── Provided passage ──
- Racing silks of Moyglare Stud
- Sire: Galileo
- Grandsire: Sadler's Wells
- Dam: Polished Gem
- Damsire: Danehill
- Sex: Filly
- Foaled: 30 March 2016
- Country: Ireland
- Colour: Chestnut
- Breeder: Moyglare Stud
- Owner: Moyglare Stud
- Trainer: Dermot Weld
- Record: 10: 4-2-1
- Earnings: £659,352

Major wins
- Galtres Stakes (2019) Irish St Leger (2019, 2020) Loughbrown Stakes (2021)

= Search For A Song =

Irish Thoroughbred racehorse

Search For A Song (foaled 30 March 2016) is an Irish Thoroughbred racehorse best known for her performances over extended distances. After being unraced as a juvenile she won on her racecourse debut in 2019 and finished fourth in the Irish Oaks before going on to win the Galtres Stakes and the Irish St Leger. In 2020 she won a second Irish St Leger as well as finishing second in the British Champions Long Distance Cup and third in the Tattersalls Gold Cup.

==Background==
Search For A Song is a chestnut mare with a broad white blaze and white socks on her hind legs bred and owned by the Moyglare Stud. She was sent into training with Dermot Weld at the Curragh, County Kildare.
───
# [Problems to solve]
(A) Name every race mentioned in the opening paragraph of the article on Search For A Song, the one beginning "Search For A Song (foaled 30 March 2016)".
(B) Using the article on Search For A Song, explain in one to three sentences why Dermot Weld is listed as her trainer.
(C) In the article on Search For A Song, copy the passage that begins with the words "Search For A Song (foaled" and stops after "Curragh, County Kildare.".
The data that follow come from a separate source, not from the article on Search For A Song.
── Data for analysis ──
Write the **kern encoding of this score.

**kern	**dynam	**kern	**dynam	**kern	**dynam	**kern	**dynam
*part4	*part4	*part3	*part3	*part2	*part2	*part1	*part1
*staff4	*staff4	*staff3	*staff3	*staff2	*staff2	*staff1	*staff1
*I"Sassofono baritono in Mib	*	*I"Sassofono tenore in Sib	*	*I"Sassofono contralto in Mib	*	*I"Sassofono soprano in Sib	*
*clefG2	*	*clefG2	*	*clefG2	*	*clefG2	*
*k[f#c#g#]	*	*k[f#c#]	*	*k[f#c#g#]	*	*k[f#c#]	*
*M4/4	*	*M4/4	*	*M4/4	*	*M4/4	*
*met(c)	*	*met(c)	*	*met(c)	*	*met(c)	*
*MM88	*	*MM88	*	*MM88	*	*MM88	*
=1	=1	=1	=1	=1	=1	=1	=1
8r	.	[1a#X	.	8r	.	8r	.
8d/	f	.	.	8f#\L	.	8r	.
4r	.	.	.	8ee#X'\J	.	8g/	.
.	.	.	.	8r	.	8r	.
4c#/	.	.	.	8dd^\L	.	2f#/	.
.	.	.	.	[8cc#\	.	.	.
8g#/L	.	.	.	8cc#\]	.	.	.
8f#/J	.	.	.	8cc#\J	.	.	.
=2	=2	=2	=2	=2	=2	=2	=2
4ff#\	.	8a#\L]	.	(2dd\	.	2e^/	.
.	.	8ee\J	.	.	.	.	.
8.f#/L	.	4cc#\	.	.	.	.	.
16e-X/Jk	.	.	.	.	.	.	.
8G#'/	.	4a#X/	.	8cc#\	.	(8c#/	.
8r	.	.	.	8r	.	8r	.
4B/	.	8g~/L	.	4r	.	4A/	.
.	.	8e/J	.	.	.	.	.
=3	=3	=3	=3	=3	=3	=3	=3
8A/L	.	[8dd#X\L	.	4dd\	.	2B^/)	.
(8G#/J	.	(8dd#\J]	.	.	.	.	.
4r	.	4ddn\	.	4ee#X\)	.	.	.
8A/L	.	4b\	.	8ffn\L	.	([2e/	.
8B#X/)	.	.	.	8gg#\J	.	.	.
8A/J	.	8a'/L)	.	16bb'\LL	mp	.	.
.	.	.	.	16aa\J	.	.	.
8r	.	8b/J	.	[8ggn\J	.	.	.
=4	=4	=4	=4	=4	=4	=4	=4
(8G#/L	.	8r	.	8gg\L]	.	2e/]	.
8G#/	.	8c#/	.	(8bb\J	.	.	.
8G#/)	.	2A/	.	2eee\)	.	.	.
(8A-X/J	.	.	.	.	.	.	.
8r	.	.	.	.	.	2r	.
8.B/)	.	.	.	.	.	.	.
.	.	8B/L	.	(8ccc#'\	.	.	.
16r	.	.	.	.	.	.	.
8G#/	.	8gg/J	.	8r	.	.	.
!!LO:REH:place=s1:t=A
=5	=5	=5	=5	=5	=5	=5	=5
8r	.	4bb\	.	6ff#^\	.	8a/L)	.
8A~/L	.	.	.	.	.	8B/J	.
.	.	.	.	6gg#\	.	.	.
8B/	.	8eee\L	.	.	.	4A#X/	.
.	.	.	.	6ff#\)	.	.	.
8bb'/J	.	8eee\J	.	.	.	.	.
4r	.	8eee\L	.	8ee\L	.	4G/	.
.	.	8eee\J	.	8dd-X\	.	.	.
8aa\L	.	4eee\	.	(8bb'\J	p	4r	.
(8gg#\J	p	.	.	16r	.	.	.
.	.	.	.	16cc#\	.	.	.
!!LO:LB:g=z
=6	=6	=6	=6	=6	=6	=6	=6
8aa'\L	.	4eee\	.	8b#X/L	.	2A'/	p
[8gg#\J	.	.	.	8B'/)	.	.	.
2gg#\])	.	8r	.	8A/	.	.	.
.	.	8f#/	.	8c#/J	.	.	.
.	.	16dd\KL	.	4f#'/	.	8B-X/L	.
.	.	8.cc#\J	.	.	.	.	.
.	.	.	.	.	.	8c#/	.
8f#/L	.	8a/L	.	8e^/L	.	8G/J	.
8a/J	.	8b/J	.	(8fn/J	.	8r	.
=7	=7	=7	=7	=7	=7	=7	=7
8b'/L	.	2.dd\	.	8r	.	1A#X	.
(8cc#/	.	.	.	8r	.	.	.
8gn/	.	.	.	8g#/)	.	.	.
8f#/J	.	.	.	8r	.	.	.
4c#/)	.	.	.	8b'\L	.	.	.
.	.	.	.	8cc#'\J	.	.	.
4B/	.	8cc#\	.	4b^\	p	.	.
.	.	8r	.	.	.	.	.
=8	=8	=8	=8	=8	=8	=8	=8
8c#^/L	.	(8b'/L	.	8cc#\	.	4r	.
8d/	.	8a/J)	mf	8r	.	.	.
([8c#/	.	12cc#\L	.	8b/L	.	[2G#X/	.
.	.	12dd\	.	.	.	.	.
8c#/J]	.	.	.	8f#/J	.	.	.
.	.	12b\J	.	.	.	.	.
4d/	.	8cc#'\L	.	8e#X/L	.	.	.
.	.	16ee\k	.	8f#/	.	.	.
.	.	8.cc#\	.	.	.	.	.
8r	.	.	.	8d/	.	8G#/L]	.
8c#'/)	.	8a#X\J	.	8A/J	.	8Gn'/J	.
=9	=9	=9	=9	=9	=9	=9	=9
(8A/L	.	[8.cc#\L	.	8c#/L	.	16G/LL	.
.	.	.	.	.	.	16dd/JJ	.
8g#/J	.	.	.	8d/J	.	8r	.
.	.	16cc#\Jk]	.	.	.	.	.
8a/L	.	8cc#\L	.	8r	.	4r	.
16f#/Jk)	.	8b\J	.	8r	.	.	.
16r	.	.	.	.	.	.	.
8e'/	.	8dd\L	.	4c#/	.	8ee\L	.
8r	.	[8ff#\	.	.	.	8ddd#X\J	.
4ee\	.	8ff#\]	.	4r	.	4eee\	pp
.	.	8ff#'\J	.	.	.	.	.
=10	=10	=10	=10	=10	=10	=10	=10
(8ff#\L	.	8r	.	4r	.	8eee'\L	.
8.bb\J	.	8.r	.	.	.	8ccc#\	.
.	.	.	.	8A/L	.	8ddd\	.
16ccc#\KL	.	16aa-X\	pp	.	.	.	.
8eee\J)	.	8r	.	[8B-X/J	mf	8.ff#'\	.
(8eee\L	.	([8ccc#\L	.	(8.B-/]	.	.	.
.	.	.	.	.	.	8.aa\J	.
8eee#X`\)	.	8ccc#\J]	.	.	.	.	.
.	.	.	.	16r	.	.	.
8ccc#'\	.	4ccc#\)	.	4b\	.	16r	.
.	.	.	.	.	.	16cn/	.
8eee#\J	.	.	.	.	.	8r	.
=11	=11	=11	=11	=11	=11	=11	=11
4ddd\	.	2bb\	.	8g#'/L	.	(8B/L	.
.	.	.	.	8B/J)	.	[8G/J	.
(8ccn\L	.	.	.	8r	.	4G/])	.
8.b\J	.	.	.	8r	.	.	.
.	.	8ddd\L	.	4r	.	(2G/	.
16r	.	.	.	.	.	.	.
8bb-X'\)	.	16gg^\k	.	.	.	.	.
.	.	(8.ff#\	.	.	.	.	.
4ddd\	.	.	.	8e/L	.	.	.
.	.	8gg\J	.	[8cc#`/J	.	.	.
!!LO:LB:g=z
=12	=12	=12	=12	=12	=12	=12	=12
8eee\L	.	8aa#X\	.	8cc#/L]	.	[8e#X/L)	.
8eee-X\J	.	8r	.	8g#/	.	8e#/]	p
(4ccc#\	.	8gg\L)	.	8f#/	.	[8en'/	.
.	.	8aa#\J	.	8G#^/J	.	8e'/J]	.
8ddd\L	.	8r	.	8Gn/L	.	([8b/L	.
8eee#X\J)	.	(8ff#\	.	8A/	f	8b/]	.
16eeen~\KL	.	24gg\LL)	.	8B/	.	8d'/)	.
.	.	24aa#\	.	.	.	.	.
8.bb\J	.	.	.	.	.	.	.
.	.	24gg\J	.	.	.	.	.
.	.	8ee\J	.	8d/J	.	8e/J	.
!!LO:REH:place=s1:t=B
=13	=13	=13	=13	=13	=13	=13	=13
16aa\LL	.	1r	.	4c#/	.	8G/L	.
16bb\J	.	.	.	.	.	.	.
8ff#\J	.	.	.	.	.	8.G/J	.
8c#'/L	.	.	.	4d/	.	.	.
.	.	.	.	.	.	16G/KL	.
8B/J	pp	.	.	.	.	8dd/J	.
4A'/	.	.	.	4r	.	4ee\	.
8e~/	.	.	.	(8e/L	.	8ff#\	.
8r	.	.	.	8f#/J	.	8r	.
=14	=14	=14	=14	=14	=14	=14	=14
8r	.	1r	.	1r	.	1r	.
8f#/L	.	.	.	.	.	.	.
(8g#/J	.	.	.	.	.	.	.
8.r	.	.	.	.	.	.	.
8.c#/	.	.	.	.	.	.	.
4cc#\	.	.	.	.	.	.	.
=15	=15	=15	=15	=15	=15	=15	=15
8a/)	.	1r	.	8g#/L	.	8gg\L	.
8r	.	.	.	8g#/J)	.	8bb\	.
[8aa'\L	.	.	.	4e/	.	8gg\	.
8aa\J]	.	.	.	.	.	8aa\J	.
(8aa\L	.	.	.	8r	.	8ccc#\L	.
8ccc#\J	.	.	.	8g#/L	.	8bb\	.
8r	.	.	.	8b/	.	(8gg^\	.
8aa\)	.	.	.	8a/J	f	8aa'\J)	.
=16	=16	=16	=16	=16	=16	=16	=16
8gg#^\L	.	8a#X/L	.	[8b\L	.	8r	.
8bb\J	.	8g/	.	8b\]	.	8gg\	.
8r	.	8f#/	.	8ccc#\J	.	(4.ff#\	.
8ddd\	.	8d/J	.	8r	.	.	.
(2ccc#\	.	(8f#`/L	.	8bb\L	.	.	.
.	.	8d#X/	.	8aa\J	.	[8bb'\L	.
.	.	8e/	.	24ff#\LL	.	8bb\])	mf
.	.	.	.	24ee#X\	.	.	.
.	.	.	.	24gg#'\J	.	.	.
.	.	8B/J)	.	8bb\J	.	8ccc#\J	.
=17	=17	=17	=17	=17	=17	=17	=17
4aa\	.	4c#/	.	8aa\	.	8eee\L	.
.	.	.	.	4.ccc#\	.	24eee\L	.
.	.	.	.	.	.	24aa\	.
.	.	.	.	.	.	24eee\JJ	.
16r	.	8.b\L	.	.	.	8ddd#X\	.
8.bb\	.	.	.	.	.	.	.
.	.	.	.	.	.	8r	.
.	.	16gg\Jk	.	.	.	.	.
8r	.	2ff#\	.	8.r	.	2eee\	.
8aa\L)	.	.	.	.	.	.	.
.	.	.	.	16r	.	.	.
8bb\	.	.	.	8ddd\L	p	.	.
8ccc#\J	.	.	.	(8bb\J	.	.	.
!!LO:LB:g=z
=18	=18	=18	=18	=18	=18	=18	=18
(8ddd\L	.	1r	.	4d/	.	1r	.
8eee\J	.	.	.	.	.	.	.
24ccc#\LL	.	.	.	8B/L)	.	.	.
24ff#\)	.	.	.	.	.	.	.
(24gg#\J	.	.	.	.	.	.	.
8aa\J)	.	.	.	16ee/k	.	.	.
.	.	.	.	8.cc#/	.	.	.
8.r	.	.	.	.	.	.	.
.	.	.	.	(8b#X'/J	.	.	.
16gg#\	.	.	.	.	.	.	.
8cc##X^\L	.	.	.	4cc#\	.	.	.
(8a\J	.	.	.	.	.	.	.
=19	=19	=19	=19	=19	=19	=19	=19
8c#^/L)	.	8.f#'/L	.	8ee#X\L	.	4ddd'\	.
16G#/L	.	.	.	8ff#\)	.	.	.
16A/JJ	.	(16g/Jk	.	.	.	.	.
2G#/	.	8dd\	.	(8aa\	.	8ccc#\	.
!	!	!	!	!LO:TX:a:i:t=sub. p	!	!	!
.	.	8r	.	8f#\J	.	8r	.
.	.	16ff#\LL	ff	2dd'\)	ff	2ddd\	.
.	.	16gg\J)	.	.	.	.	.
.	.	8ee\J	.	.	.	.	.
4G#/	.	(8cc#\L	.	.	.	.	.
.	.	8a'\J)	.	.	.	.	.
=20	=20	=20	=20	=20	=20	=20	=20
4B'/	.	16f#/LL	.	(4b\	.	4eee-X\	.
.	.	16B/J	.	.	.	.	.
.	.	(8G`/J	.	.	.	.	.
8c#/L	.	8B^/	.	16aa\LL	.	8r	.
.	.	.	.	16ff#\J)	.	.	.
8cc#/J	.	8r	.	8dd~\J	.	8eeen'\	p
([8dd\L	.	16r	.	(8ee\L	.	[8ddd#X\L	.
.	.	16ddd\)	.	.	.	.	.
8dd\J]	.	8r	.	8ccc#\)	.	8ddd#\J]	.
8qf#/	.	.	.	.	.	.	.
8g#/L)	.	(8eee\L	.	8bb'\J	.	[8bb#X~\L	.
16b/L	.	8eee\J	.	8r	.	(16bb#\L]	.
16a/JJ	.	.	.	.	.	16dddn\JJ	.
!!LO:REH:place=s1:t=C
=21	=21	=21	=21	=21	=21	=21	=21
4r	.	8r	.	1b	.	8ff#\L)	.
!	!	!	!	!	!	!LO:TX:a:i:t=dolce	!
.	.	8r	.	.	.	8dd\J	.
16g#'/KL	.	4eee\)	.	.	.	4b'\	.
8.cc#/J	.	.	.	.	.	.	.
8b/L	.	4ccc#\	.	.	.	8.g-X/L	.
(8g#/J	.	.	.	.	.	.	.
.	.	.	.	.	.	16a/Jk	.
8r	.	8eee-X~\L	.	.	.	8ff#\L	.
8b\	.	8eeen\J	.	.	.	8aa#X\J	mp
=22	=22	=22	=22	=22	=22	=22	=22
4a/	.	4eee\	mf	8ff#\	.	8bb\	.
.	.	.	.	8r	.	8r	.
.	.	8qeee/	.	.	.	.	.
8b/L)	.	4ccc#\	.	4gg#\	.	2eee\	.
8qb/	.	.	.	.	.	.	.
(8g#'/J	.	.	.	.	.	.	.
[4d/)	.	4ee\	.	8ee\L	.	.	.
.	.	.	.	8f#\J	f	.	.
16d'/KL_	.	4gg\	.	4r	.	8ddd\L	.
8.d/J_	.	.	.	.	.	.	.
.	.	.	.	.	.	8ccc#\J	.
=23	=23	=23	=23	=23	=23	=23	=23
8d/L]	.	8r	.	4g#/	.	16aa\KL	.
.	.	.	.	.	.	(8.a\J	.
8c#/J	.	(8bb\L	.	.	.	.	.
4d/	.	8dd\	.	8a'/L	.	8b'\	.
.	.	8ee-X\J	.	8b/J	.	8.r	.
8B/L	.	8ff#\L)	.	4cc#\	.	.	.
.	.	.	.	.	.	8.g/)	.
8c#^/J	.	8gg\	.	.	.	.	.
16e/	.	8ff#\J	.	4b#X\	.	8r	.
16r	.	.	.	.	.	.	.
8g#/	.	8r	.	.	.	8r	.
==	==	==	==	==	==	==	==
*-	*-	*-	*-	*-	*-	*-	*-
───
# [Answers to the exercises]
(A) Irish Oaks, Galtres Stakes, Irish St Leger, British Champions Long Distance Cup, Tattersalls Gold Cup

(B) Dermot Weld is listed as her trainer because the Moyglare Stud, which bred and owned her, sent her into training with him. His yard is at the Curragh, County Kildare.

(C)
Search For A Song (foaled 30 March 2016) is an Irish Thoroughbred racehorse best known for her performances over extended distances. After being unraced as a juvenile she won on her racecourse debut in 2019 and finished fourth in the Irish Oaks before going on to win the Galtres Stakes and the Irish St Leger. In 2020 she won a second Irish St Leger as well as finishing second in the British Champions Long Distance Cup and third in the Tattersalls Gold Cup.

==Background==
Search For A Song is a chestnut mare with a broad white blaze and white socks on her hind legs bred and owned by the Moyglare Stud. She was sent into training with Dermot Weld at the Curragh, County Kildare.